Eleveurs et acheteurs se sont retrouvés en face à face cette année encore, au concours de bovins de boucherie de haute valeur qui se déroulait à Valenciennes le 9 mai dernier. 170 animaux représentés ont donné le ton d’un concours haut en couleurs.
![]() Le 1er prix de championnat, une génisse de race Blanc Bleu Belge, est repartie pour 9.50 euros du kg/carcasse pour un boucher de Seclin : Daniel Leurs. (© Acti-Ouest) |
Une silhouette envoutante
Race d'origine locale et rustique, elle a su s'adapter à l’élevage dans le nord de la France. Les éleveurs n’hésitent pas à la croiser pour en retirer un meilleur rendement, grâce à sa silhouette de type culard. L'absence de gras rend les muscles saillants sous la peau. La musculature est homogène sur tout le corps, des épaules aux cuisses en passant par le dos et les reins. L'hypertrophie musculaire donne une carcasse très lourde avec un pourcentage exceptionnel de viande : 75 %.

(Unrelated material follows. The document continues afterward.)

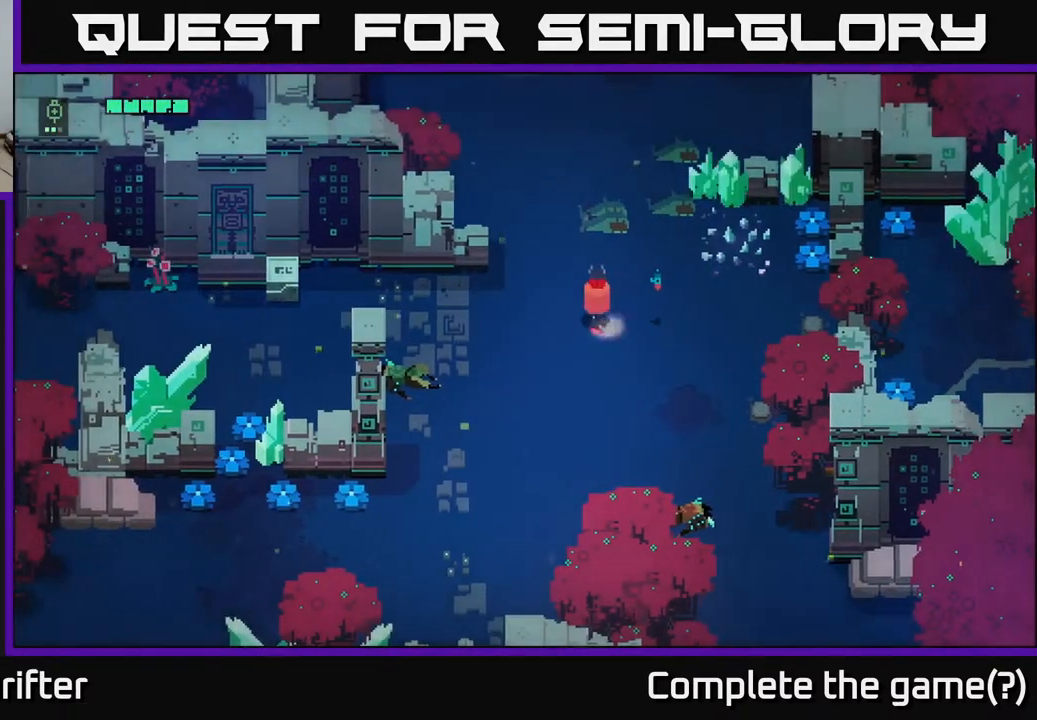
{"buttons": [], "left_stick": "up", "right_stick": "center", "events": [[17, "left_stick", "up"]]}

Dans cette carcasse, la viande est maigre (peu de déchet à la découpe) et le pourcentage de morceaux nobles (à griller) est élevé, ce qui plait aux bouchers qui s’en sortent avec une meilleure rémunération à la vente. C'est aussi une race docile, ce qui est appréciée des éleveurs. Dans l’assiette, elle ressort gagnante car des tests de saveur n'ont pas donné de différences notables sur le steak, ils ont même démontré la supériorité du rôti en tendreté.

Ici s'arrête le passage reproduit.